Improved Python 3 Support
Veracode Static Analysis has improved the accuracy of scans of Python applications in cases where the application contains code written in both Python 2 and Python 3 syntax. This enhancement may result in additional static findings for Python applications.
Improved Groovy and Grails Support
Veracode Static Analysis has improved support of Groovy applications by adding new security checks for Groovy and Grails. This enhancement may result in additional static findings for Groovy applications.
Apache Commons Codec Library Support
Veracode Static Analysis has improved support of Java applications by adding support for the Apache Commons Codec library. This enhancement improves scan accuracy and may result in fewer static findings for Java applications.
Improved Reporting Precision
Veracode Static Analysis results now provide a more precise location of findings that appear in dependent modules.

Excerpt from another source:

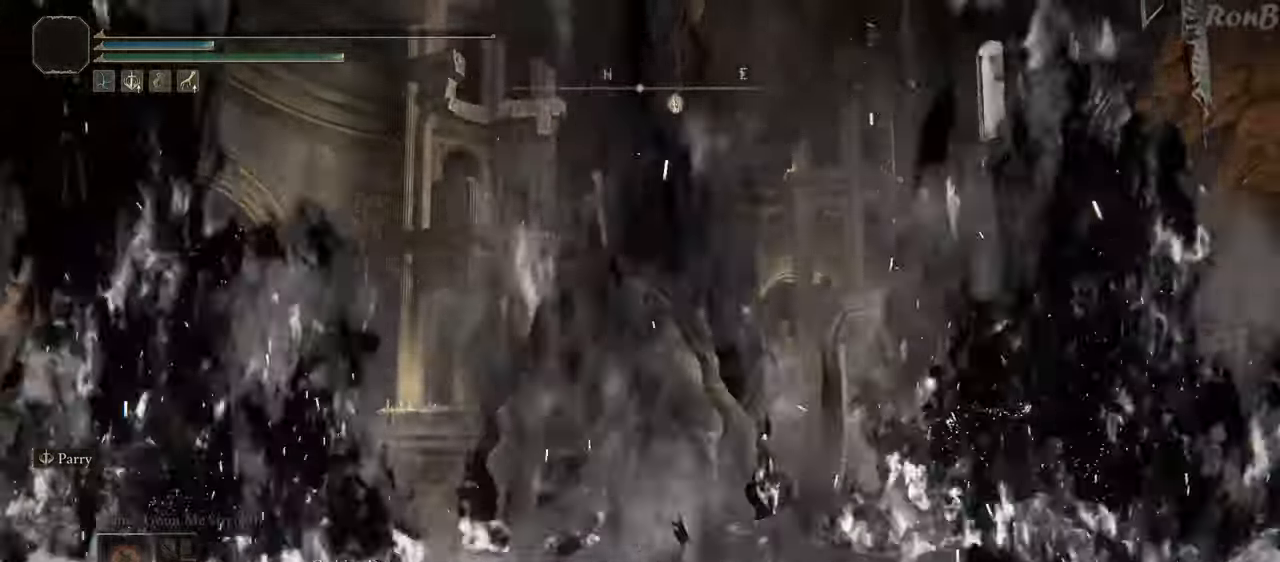
{"buttons": ["R1"], "left_stick": "center", "right_stick": "center", "events": [[483, "SELECT", "down"], [500, "R1", "down"], [500, "SELECT", "up"]]}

Improved Custom Cleanser Detection
Veracode Static Analysis now more accurately detects when findings are mitigated with customer cleansers and provides the relevant mitigation information.
Improved JSP Accuracy
Veracode Static Analysis has improved reporting accuracy for JSP applications that use custom tags by better identifying where the custom tag is implemented. This enhancement may result in additional static findings for JSP applications that use custom tags.